#### SET TASK A:
Answer these questions from the blog post about going back on the diet plan, giving each answer on its own line:
(i) How many extra points per day did the writer get while nursing?
(ii) How often does the lentil nurse now?
(iii) Which plan is the writer working this time?
#### SET TASK B:
Quote the blog post about going back on the diet plan from "So I am back" up to and including "eating unlimited avocado.".

#### TEXT SEGMENT:
※
Inspired by allyo, I have jumped back on the cult bandwagon. When I was nursing constantly, the cult worked really well for me because I got an extra ten points each day. I was eating plenty, I was perfectly happy with what I was eating, and I was rarely hungry. Sounds great! but the deal when you're nursing is that you get those ten extra points! There's no scaling back as your little one nurses less, you just get ten extra points. Can you see I was a little fixated on those ten points? They were great.
But now that the lentil only nurses once each day, and perhaps someday soon will nurse even less, I've started gaining weight again. I am such a sucker for those dang chocolate cookies! Gah! (this is supposed to sound a little like Napolean Dynamite. just so you too can hear the voices in my head.)
So I am back on the cult. This time, I'm working the core plan. Here I have so many foods I can select and eat sensibly from. It's a good list. Any list that includes unlimited supply of avocado is a good list. Yes, I know I'm supposed to eat sensibly, and only to where I'm full but not sated. So what. I could only eat avocado all day, and then I would be full but not sated and still eating unlimited avocado.
※
#### DATA SECTION:
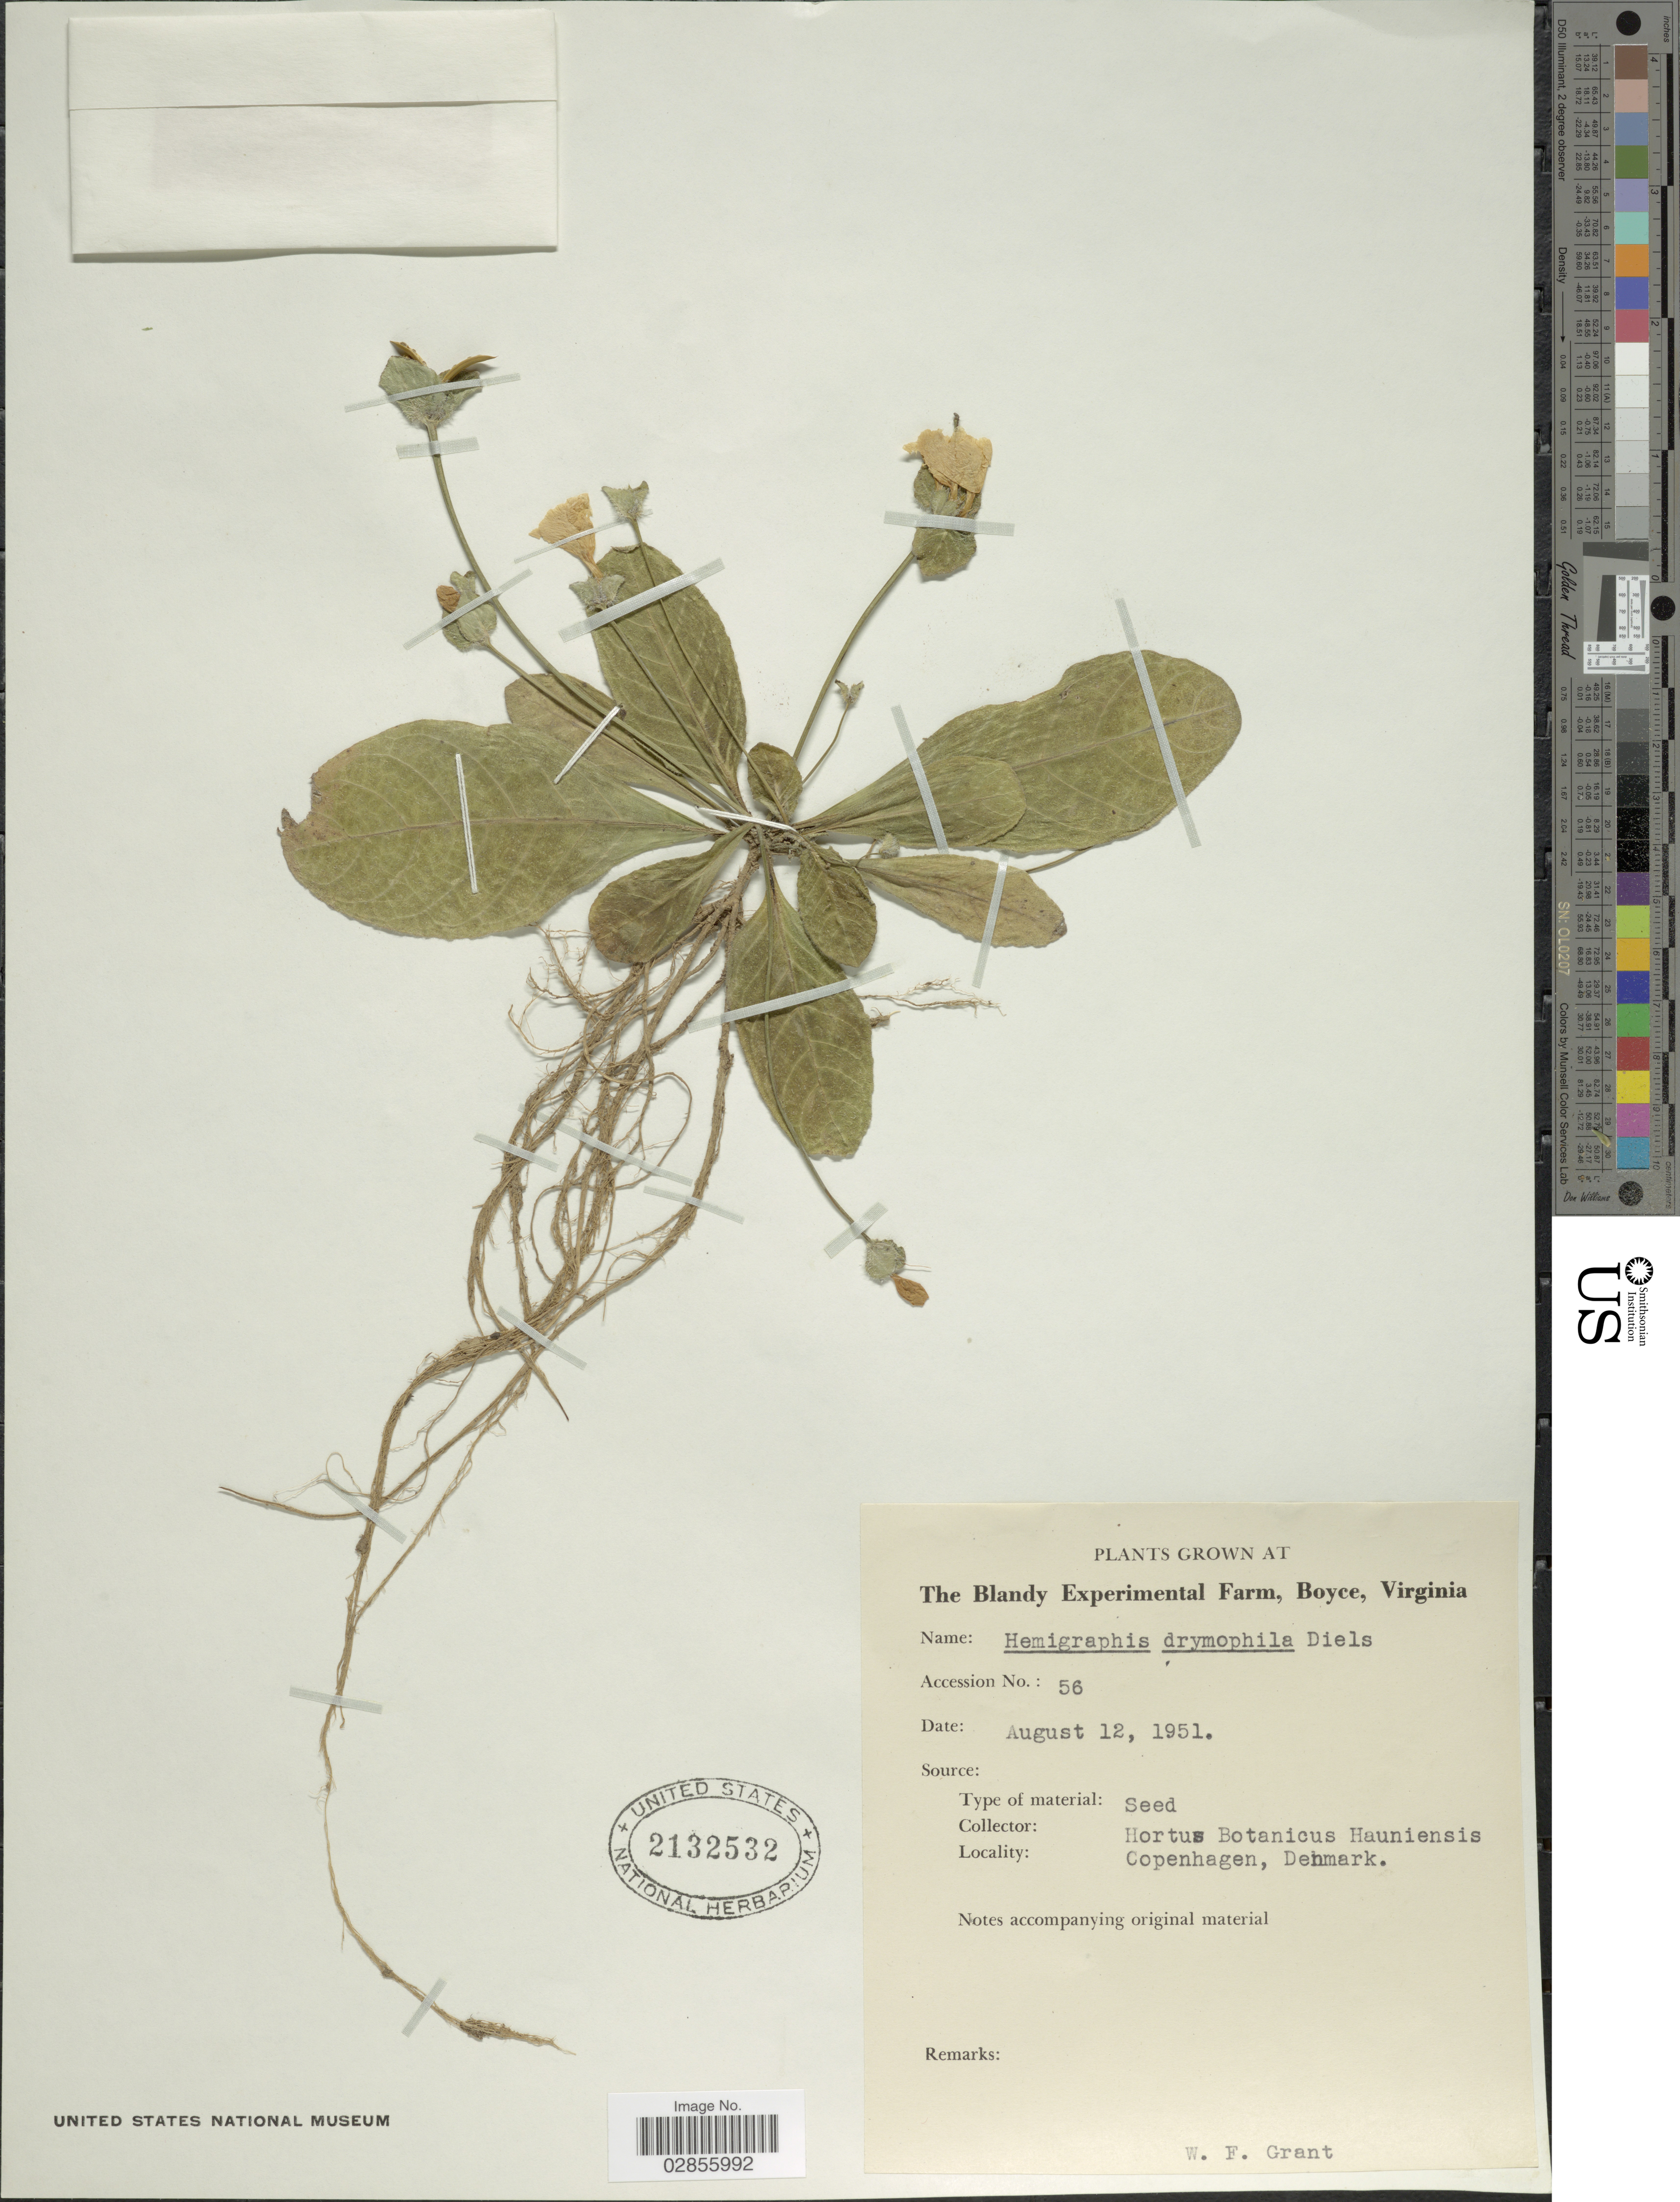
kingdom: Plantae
※
#### PROBLEM SOLUTION A:
(i) Ten extra points each day.
(ii) Once each day.
(iii) The core plan.

#### PROBLEM SOLUTION B:
So I am back on the cult. This time, I'm working the core plan. Here I have so many foods I can select and eat sensibly from. It's a good list. Any list that includes unlimited supply of avocado is a good list. Yes, I know I'm supposed to eat sensibly, and only to where I'm full but not sated. So what. I could only eat avocado all day, and then I would be full but not sated and still eating unlimited avocado.